→ **Stated exercise 1**
Using the passage on Leighton Moss, answer briefly:
(a) At Lilian's Hide, what kind of duck did a lady point out?
(b) What bird was the star of the show at Tim Jackson's Hide?
(c) What birds loafed in the trees and on the osprey platform near the Griesdale Hide?

→ **Passage shown**
•••••

There were a lot of coal tits at Leighton Moss. They outnumbered and crowded out the blue tits and great tits on the feeders by the Hideout and only the ferocious buzzing of the goldfinches as they pecked right back at them stopped them monopolising the sunflower seeds. The chaffinches, robins and dunnocks stayed on the ground to pick up the spillage from the fights. The coal tits noticed and joined them.

Teal showing it's not just the mandarin ducks that can throw abstract shapes

The pool at Lilian's Hide was heaving, mostly with coots and gadwalls but oddly no tufted ducks. A few mallards, shovelers and teal loafed about, the first of what are very likely going to be legions of wigeons and pintails cruised about and dabbled in the water. Way over by the causeway a female marsh harrier floated over the reeds before jinking down into them. As I was getting up to leave I mentioned to a lady that it was odd to see no tufted and she pointed one out to me. I felt a bit better after that, as if some cosmic balance hadn't been upset.

Coots and gadwalls but, oddly, no tufted ducks

Shoveler

Teal 

Pintail 

By the path

It was a noisy quiet walk down into the reedbeds, most of the noise provided by a mixed flock of goldfinches and siskins bustling about in the alders near the sky tower. Robins sang in the willows and a small flock of half a dozen fieldfares chacked from the treetops on the railway embankment.

Honey fungus
As you can imagine, there's no end of wet dead wood hereabouts.

Reedbeds being quiet

Walking through the reedbeds was eerie quiet and I was glad of the occasional passing crow. Then, as I approached Tim Jackson's Hide a Cetti's warbler suddenly sprang into song from one side of the path and was answered by the piglet squeal of a water rail on the other.

Great white egret

Star of the show at Tim Jackson's was a great white egret taking a stroll along the bund, much to the inconvenience of the dozing teals it kept disturbing. That really narked-off sharp version of the quack isn't one you hear often outside the rough and tumble of the courtship season. The pool was liberally sprinkled with gadwalls and shovellers, including the hybrid drake shoveler x cinnamon teal which I haven't seen for a while. And yet again it struck me how very similar it looks to an Australasian shoveler (hybrids between two species of ducks often look very similar to a third and can be the stuff of nightmare in the field). A couple of first-Winter drakes had similar facial patterns with messier versions of the vertical white crescent shaped mark on their faces but the browny greys of their heads were warm earth tones with hints of bottle green rather than the slaty blue-grey of the hybrid. One first-Winter, possibly related, did have blue-grey tones but scarcely any white on its face.

The same great white egret, unfluffed

The walk round to the Griesdale Hide was punctuated with titmice, robins and wrens. There were more shovelers and gadwalls on the pool at the hide and a dabchick kept busy fishing by the bank. Cormorants loafed in the trees and on the osprey platform (the great black-backs have long gone) and a female-type marsh harrier quartered the far end of the reedbeds near the field where a busy tractor was being monitored by flocks of crows, rooks and black-headed gulls.

•••••

→ **Supplied records**
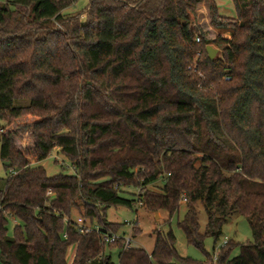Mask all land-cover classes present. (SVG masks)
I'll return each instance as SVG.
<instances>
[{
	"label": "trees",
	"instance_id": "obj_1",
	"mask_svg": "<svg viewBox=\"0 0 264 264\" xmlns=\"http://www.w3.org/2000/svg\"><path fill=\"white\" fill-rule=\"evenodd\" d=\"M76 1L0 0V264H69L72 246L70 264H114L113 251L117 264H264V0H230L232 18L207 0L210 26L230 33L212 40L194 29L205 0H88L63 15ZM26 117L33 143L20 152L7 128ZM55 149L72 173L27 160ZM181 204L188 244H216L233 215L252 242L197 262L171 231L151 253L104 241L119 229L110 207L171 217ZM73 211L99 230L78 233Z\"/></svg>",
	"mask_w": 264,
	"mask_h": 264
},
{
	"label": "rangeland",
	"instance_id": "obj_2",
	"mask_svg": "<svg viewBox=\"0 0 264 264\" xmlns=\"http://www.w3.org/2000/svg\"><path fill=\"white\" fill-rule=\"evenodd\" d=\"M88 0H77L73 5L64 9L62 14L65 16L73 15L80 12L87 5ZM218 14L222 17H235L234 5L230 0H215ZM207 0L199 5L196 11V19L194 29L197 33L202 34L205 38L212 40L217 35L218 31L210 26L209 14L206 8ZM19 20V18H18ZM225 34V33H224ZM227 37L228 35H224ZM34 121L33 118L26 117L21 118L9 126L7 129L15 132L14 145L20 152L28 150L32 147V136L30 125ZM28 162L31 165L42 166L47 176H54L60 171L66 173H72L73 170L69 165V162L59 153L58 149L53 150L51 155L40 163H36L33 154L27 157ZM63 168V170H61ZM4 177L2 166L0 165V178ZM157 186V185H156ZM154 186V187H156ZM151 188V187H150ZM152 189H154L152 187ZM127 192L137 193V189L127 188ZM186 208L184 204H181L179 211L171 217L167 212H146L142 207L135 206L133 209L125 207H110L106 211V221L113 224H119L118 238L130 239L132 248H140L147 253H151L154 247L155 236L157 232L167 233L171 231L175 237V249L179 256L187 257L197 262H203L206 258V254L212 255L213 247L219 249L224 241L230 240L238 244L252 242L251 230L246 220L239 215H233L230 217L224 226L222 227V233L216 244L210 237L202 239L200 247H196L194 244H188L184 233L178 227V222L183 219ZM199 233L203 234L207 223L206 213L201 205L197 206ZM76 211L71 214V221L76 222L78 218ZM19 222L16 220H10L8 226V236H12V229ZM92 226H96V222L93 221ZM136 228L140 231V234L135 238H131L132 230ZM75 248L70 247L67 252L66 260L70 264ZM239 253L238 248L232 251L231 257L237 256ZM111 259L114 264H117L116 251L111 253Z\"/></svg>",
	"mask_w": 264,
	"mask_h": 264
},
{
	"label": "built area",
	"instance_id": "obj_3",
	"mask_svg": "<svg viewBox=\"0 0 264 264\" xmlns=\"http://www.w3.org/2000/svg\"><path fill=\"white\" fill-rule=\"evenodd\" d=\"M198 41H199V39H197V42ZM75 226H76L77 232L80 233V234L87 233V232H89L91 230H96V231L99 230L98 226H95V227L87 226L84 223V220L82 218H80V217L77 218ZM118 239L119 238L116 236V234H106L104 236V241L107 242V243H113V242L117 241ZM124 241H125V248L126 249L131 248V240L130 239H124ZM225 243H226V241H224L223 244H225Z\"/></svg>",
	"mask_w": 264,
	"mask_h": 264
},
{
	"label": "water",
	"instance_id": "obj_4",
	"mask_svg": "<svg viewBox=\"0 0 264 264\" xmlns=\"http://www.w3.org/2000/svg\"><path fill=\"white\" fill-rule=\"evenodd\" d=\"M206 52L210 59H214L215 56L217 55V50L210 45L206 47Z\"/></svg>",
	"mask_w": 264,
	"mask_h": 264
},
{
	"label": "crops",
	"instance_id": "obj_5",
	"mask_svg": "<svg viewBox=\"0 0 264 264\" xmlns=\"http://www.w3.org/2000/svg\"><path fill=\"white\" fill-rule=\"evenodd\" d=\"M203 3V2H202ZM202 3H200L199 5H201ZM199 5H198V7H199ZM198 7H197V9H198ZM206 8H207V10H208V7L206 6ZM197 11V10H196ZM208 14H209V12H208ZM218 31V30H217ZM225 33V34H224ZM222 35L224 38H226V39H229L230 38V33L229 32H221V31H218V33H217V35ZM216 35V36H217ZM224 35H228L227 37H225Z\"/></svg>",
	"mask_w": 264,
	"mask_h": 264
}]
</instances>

•••••

→ **Stated exercise 2**
Find each line in the rows that contains the string "label", and copy those lines.

→ **Final result 1**
(a) A tufted duck.
(b) A great white egret.
(c) Cormorants.

→ **Final result 2**
	"label": "trees",
	"label": "rangeland",
	"label": "built area",
	"label": "water",
	"label": "crops",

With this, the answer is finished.